Diabetes Outreach Network
Abstract
Oral and Poster Presentations by MDON staff

     
   
Oral presentation for the
Center for International Diabetes Federation Congress Paris, France
August 26, 2003
     
Title: Michigan Diabetes Outreach Network (MDON) diabetes care improvement project.

Author: S. A. Parker

Background and Aims: To assure that persons with diabetes receive care according to the clinical practice recommendations of the American Diabetes Association.

Materials and Methods:  The Michigan Diabetes Outreach Network (MDON) collaborates with health care providers through a systematic continuous quality improvement initiative. Consultation, education, scannable forms, data entry software, and reports are provided by the Network to partner providers.

The current MDON database includes information on over 30,000 clients (intake data) and 19,000 clients (follow-up data) from 165 provider agencies (physician offices, home care, state certified diabetes education programs, community health care centers, and other settings).

Changes are measured for clinical indicators such as the completion of an annual HgA1c (glycosylated hemoglobin) test, dilated eye exams, and foot exams. Behavioral and lifestyle changes are measured such as exercise, nutrition management, and smoking cessation.

MDON data reports are provided to each partner agency quarterly. Reports detail demographic trends and client outcomes serving as the basis for quality improvement activities.

Results: Trends in follow-up data from FY 1996 through FY 2001 for glycosylated hemoglobin, foot exam, and microalbuminuria (all done at least once annually) show a significant improvement in number of persons with diabetes having these tests done.
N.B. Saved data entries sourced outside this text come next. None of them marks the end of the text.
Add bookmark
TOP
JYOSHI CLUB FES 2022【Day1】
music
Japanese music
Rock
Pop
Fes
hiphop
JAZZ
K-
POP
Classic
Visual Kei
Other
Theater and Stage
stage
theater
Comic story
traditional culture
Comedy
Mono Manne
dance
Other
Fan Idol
Glycosylated hemoglobin tests increased from14 percent in FY 1996 to 78 percent in FY 2001 and foot exams done increased from 58 percent in FY 1996 to 77 percent in FY 2001. Microalbuminuria tests were added to the data system in FY 2000 and show an increase from 22 percent to 28 percent in number of persons having the test between FY 2000 and FY 2001. Individualized data analysis from the regional Diabetes Outreach Networks show a positive downward trend in the levels of glycosylated hemoglobin. Between 1995-97 there was a decrease in the glycosylated hemoglobin values of 0.69 percent (N-9,617 intakes and 4,749 follow-ups). Between 1999-01 there was a decrease value of 1.15 percent (N-10,982 intakes and 3,158 follow-ups).

Conclusions: Results from the MDON Diabetes Care Improvement Project have helped to close the gap in Michigan's excess diabetes related mortality compared to national averages.

A regional network of collaborating agencies can improve diabetes care through use of a coordinated diabetes care improvement program and working together to problem solve with creative strategies.